TEXT EXCERPT ▸
-=-=-
7.2 We Do Not Sell Your Information

Beeyond Tech does not sell, rent, lease, or trade Personal Data to any third party for monetary or other consideration. Beeyond Tech does not share individually identifying information, contact details, or personal attributes of Users with advertisers, marketing networks, data brokers, other RWAs, or affiliates without separate and specific consent of the Data Principal.

7.3 Use of Anonymised and Aggregated Data

Beeyond Tech may use aggregated and anonymised data, from which all individual and society identifiers have been removed in a manner that does not permit re-identification, for the purposes of product improvement, industry benchmarks, research, marketing materials, and publication of industry insights. Such anonymised data is not Personal Data within the meaning of the DPDP Act.

7.4 In-Platform Communications and Content

Beeyond Tech may, from time to time, display relevant communications, offers, notices, or third-party content within the Platform based on general User attributes such as location, society type, or User category. Any such matching of content to Users shall occur within Beeyond Tech's own infrastructure, and Personal Data of Users shall not be transferred to the parties whose content is displayed. Users shall be entitled to opt out of receiving non-essential communications without losing access to the core functionality of the Platform.
-=-=-
SUPPLIED MATERIAL ▸
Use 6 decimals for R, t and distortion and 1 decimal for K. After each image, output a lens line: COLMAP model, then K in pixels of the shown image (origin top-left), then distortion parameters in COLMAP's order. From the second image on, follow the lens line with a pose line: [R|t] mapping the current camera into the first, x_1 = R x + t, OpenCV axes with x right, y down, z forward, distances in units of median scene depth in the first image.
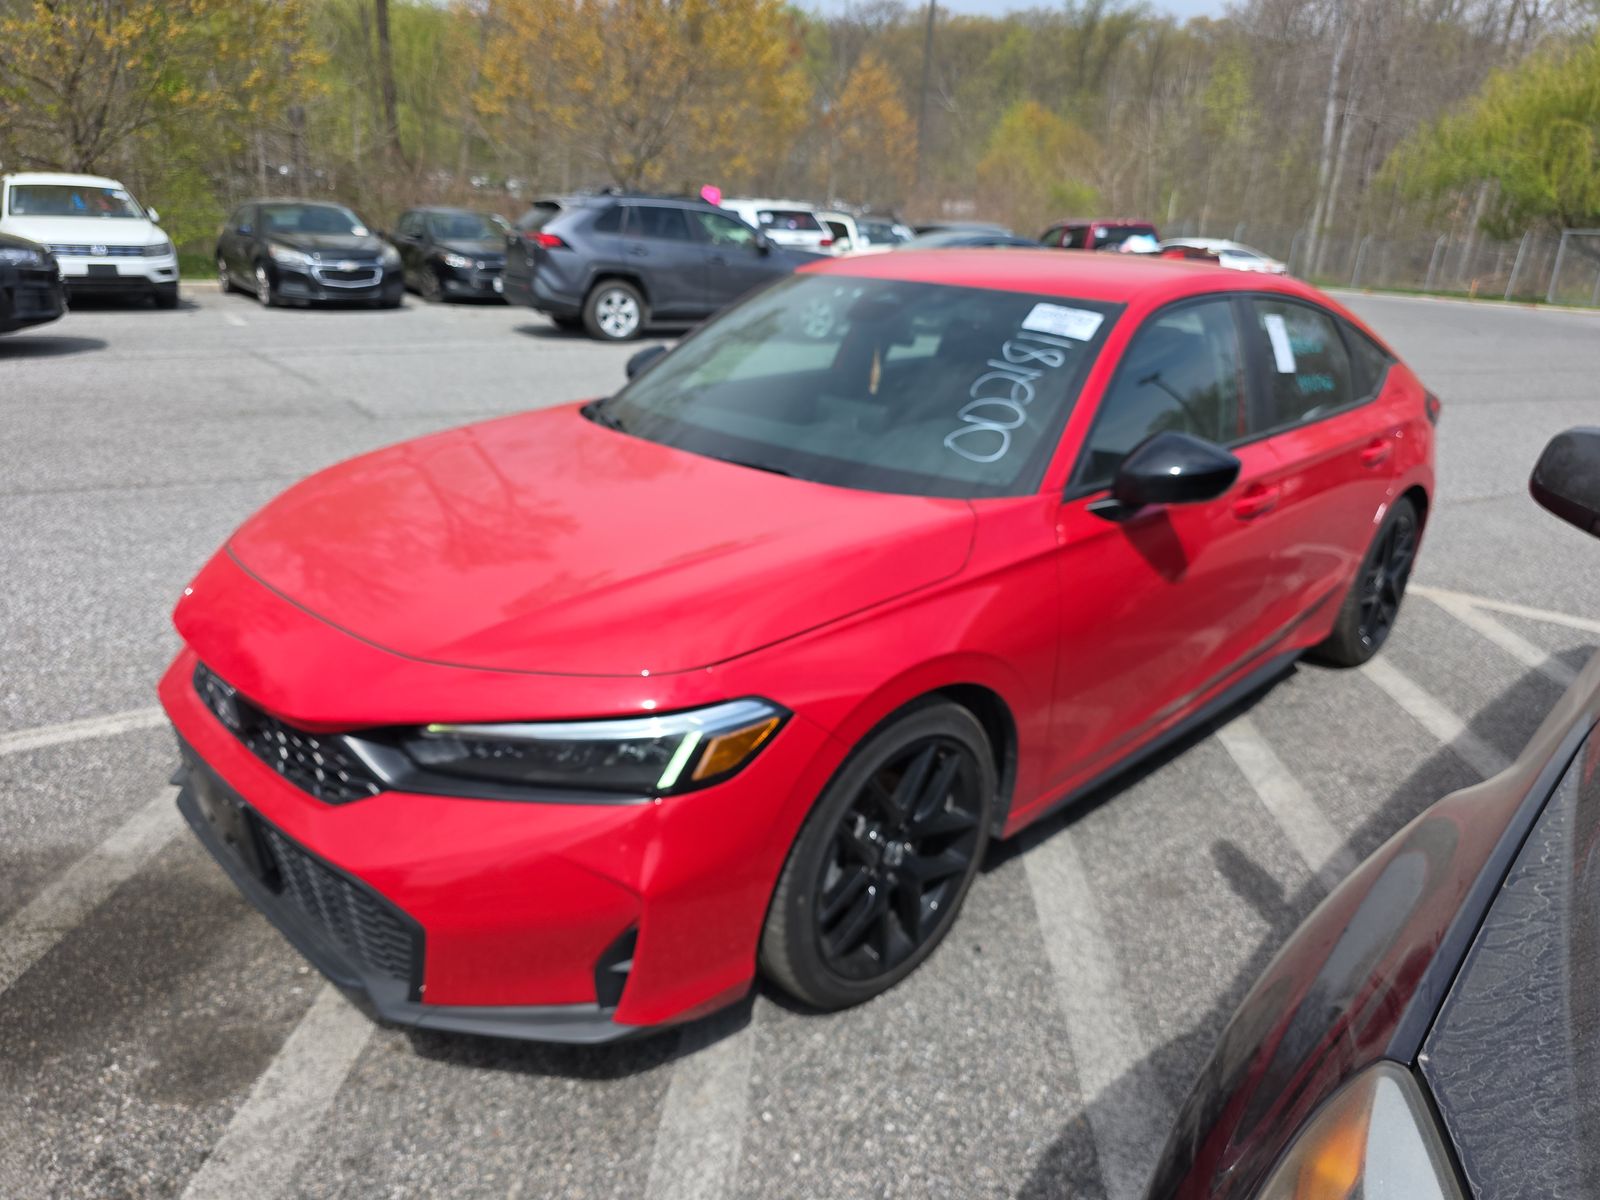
lens RADIAL K [[1088.7, 0, 800.0], [0, 1088.7, 600.0], [0, 0, 1]] dist [-0.000576, -0.007441]
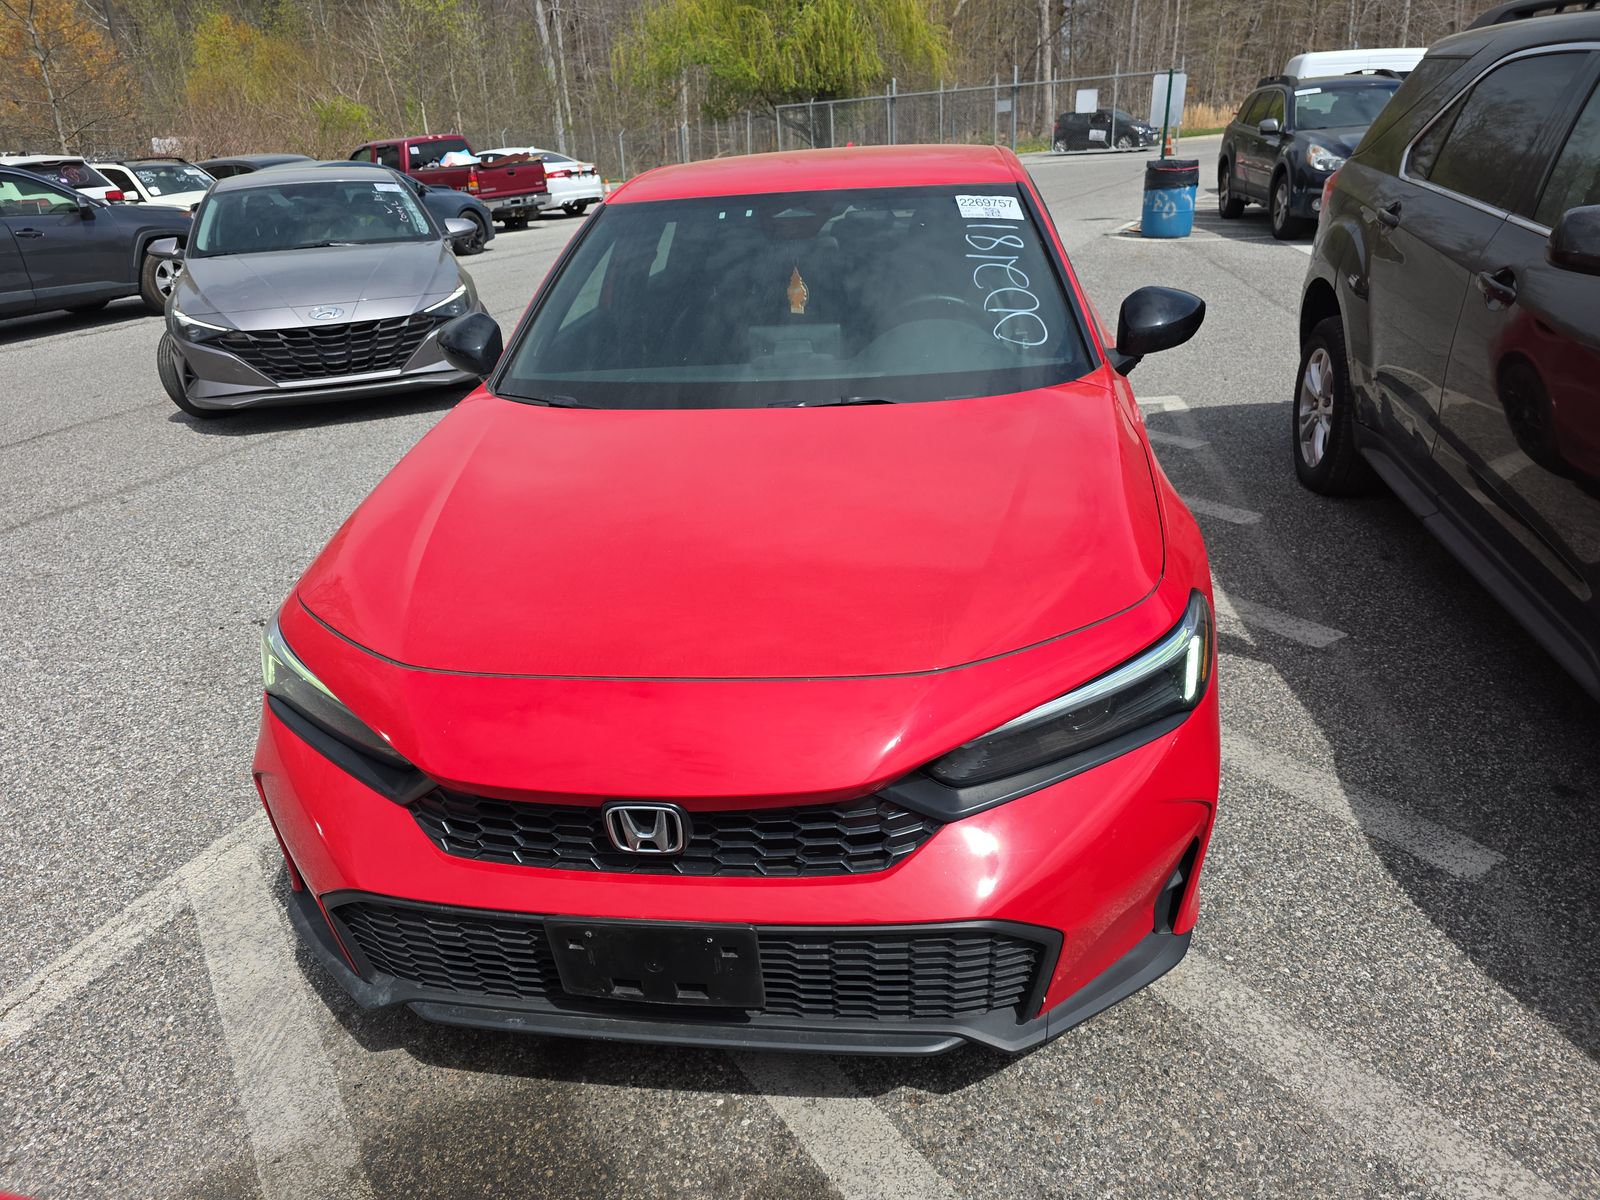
lens RADIAL K [[1063.2, 0, 794.9], [0, 1063.2, 614.2], [0, 0, 1]] dist [0.024223, -0.021273]
pose [[0.801722, -0.327035, 0.500290, -0.612623], [0.282224, 0.944974, 0.165452, -0.116344], [-0.526869, 0.008547, 0.849903, 0.238572]]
-=-=-
WORK ORDER 1 ▸ Translate this sentence from the privacy policy excerpt into Spanish: "Such anonymised data is not Personal Data within the meaning of the DPDP Act."
WORK ORDER 2 ▸ Reproduce the stretch of the privacy policy excerpt from "7.3 Use of Anonymised" through "the DPDP Act.".
WORK ORDER 3 ▸
Answer these questions from the privacy policy excerpt:
(a) What four things does Beeyond Tech say it does not do with Personal Data?
(b) Which general User attributes are given as examples for displaying content within the Platform?
(c) What may Users opt out of receiving without losing access to the Platform's core functionality?
The material that comes after the privacy policy excerpt is separate from it.

FINAL ANSWER 1 ▸ Dichos datos anonimizados no constituyen Datos Personales en el sentido de la Ley DPDP.

FINAL ANSWER 2 ▸
7.3 Use of Anonymised and Aggregated Data

Beeyond Tech may use aggregated and anonymised data, from which all individual and society identifiers have been removed in a manner that does not permit re-identification, for the purposes of product improvement, industry benchmarks, research, marketing materials, and publication of industry insights. Such anonymised data is not Personal Data within the meaning of the DPDP Act.

FINAL ANSWER 3 ▸
(a) Sell, rent, lease, or trade it.
(b) Location, society type, and User category.
(c) Non-essential communications.